OTHER RECENT DEVELOPMENTS
U.S. GOVERNMENT & REGULATION
- The Federal Trade Commission recently issued guidance on how companies can use artificial intelligence without engaging in deceptive or unfair trade practices and without running afoul of the Fair Credit Reporting Act. Key considerations include transparency, fairness, accuracy, and accountability.
- Documents obtained through a Freedom of Information Act request by the Electronic Privacy Information Center (EPIC), an independent watchdog, describe the setup, funding, organization, and commercial and strategic interests served by the congressionally appointed National Security Commission on Artificial Intelligence.

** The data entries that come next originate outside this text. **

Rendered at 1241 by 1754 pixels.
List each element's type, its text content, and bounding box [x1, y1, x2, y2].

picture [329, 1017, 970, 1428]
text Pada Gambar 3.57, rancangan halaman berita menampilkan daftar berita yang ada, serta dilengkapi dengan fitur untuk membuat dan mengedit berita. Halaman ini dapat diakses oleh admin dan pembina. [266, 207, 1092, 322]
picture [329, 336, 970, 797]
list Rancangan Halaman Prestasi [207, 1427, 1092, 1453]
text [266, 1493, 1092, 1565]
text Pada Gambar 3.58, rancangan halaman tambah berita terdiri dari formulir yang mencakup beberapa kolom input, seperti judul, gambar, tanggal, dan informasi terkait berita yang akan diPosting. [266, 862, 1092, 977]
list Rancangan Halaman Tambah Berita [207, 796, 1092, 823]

- Amazon announced it was "implementing a one-year moratorium on police use of Amazon’s facial recognition technology," in the hope that "this one-year moratorium might give Congress enough time to implement appropriate rules" for the ethical use of such technology.
- Microsoft’s President also announced in an interview that the company “will not sell facial-recognition technology to police departments in the United States until we have a national law in place, grounded in human rights, that will govern this technology.” He further stated that “we need to use this moment to pursue a strong national law," expressed concern that “if all of the responsible companies in the country cede this market to those that are not prepared to take a stand, we will not necessarily serve the national interest.”
- In a complaint filed May 28 in Illinois state court, the ACLU alleges that Clearview AI’s facial-recognition technology violates Illinois laws requiring collectors of biometric data to obtain prior informed consent from people whose data are collected and to disclose information regarding the data’s intended use and retention. Clearview’s technology, which the company’s founder has described as “basically a search engine for faces and which is used by law-enforcement organizations around the country,” scrapes the internet for publicly available images, compiles them in a database, and uses AI-driven facial-recognition technology to make the database searchable.
- Lawsuits filed earlier this month by teenage plaintiffs in California and Illinois allege that TikTok’s use of AI-powered facial-recognition violates state privacy laws requiring collectors of biometric data to obtain prior consent and disclose details regarding the data’s use and retention.
- The U.S. Patent and Trademark Office recently determined that AI systems cannot be named as inventors on patent applications in the U.S. The PTO held that inventors must be natural persons, under TItle 35 of the United States Code, and noted the Federal Circuit has similarly ruled that inventors cannot be corporations or sovereigns.
- Quinn Emanuel obtained summary judgment on behalf of eBay and StubHub in a trade secret theft and Computer Fraud and Abuse case involving group-planning mobile app software. In a 41-page order, Judge Stephen Wilson of the Central District of California held that plaintiff Calendar Research failed to identify its purported trade secrets with reasonable particularity and dismissed the federal Defend Trade Secrets Claim in its entirety. The only federal claim remaining, brought under the CFAA, related to whether one of the individual defendants accessed his work email after leaving the company. The parties agreed to dismiss this claim with prejudice, and the Court entered judgment in favor of the individual. The Quinn Emanuel team was led by Dave Grable, Co-Chair of the firm’s National Trial Practice Group.